I think it was The Rats in the Walls that he had a character who'd named his black cat Niggerman. :-/
posted by Guy_Inamonkeysuit at 10:28 AM on August 28, 2010


Technically, Lovecraft's cat was named Nigger-man. The cat in "The Rats in the Walls" was named for his cat.

the more you knoooooow!
posted by Pope Guilty at 10:57 AM on August 28, 2010


Man, you guys never want to watch Dambusters.
posted by Artw at 11:52 AM on August 28, 2010


The Rats in the Walls scared the crap out of me when I read it.
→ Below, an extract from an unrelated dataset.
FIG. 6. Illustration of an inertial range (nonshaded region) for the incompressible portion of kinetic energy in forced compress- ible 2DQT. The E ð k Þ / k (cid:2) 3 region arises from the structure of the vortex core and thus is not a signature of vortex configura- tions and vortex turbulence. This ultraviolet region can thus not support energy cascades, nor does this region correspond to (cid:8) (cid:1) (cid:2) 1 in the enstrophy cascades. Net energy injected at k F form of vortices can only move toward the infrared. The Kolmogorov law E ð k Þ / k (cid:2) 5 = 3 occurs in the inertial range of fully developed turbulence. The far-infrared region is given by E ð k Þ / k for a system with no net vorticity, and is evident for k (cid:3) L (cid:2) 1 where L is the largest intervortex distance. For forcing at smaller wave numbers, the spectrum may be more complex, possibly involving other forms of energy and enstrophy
HPL was the master of building a sense of dread of what was coming that was worse than even the horror of came to be.
posted by Tashtego at 4:48 PM on August 28, 2010


To be fair, this was not an exceptional name for a cat at the time.

Lovecraft's racism was noticeable and remarked-upon by his contemporaries (including his wife), so it was out of the ordinary even for his time.
posted by GenjiandProust at 7:00 PM on August 28, 2010


More audio goodies...

Robert Bloch Speaks of Lovecraft and More from the Grave


(Though I still have a sneaking suspicion that nobody here actually listened to the first set)
posted by Artw at 4:15 PM on September 20, 2010


Though I still have a sneaking suspicion that nobody here actually listened to the first set

It's in my To Listen To folder!
posted by fearfulsymmetry at 3:27 AM on September 21, 2010


Also, for fans of the endless racism debates:

Robert E. Howard was a racist. Deal with it.